● **TASK TO COMPLETE**
Could you please output all of the records exactly?

+ + +

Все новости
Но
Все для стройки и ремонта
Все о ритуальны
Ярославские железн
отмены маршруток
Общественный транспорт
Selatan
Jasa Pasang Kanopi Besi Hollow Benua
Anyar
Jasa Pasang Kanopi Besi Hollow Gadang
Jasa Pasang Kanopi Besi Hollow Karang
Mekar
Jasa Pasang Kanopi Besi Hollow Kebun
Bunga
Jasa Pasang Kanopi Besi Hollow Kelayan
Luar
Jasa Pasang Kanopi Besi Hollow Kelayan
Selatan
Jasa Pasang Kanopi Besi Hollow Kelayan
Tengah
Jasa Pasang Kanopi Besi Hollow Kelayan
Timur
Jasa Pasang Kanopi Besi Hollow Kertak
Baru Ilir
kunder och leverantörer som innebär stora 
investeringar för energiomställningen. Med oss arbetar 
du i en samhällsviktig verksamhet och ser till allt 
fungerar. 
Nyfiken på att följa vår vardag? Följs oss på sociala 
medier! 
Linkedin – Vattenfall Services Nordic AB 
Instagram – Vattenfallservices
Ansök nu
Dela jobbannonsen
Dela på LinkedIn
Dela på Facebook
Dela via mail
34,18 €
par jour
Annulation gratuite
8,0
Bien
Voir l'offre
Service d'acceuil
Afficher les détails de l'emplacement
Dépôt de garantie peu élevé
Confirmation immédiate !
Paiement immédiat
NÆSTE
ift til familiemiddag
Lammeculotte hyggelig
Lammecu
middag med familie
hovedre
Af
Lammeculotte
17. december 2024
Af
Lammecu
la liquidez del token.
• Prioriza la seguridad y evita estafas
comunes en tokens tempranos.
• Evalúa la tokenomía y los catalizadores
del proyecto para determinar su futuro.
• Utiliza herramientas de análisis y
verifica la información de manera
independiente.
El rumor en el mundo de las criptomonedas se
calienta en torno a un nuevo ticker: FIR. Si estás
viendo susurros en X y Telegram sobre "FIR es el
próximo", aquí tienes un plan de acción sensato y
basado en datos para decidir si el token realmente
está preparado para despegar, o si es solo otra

+ + +

● **ANSWER FOR THIS EXERCISE**
Все новости
Но
Все для стройки и ремонта
Все о ритуальны
Ярославские железн
отмены маршруток
Общественный транспорт
Selatan
Jasa Pasang Kanopi Besi Hollow Benua
Anyar
Jasa Pasang Kanopi Besi Hollow Gadang
Jasa Pasang Kanopi Besi Hollow Karang
Mekar
Jasa Pasang Kanopi Besi Hollow Kebun
Bunga
Jasa Pasang Kanopi Besi Hollow Kelayan
Luar
Jasa Pasang Kanopi Besi Hollow Kelayan
Selatan
Jasa Pasang Kanopi Besi Hollow Kelayan
Tengah
Jasa Pasang Kanopi Besi Hollow Kelayan
Timur
Jasa Pasang Kanopi Besi Hollow Kertak
Baru Ilir
kunder och leverantörer som innebär stora 
investeringar för energiomställningen. Med oss arbetar 
du i en samhällsviktig verksamhet och ser till allt 
fungerar. 
Nyfiken på att följa vår vardag? Följs oss på sociala 
medier! 
Linkedin – Vattenfall Services Nordic AB 
Instagram – Vattenfallservices
Ansök nu
Dela jobbannonsen
Dela på LinkedIn
Dela på Facebook
Dela via mail
34,18 €
par jour
Annulation gratuite
8,0
Bien
Voir l'offre
Service d'acceuil
Afficher les détails de l'emplacement
Dépôt de garantie peu élevé
Confirmation immédiate !
Paiement immédiat
NÆSTE
ift til familiemiddag
Lammeculotte hyggelig
Lammecu
middag med familie
hovedre
Af
Lammeculotte
17. december 2024
Af
Lammecu
la liquidez del token.
• Prioriza la seguridad y evita estafas
comunes en tokens tempranos.
• Evalúa la tokenomía y los catalizadores
del proyecto para determinar su futuro.
• Utiliza herramientas de análisis y
verifica la información de manera
independiente.
El rumor en el mundo de las criptomonedas se
calienta en torno a un nuevo ticker: FIR. Si estás
viendo susurros en X y Telegram sobre "FIR es el
próximo", aquí tienes un plan de acción sensato y
basado en datos para decidir si el token realmente
está preparado para despegar, o si es solo otra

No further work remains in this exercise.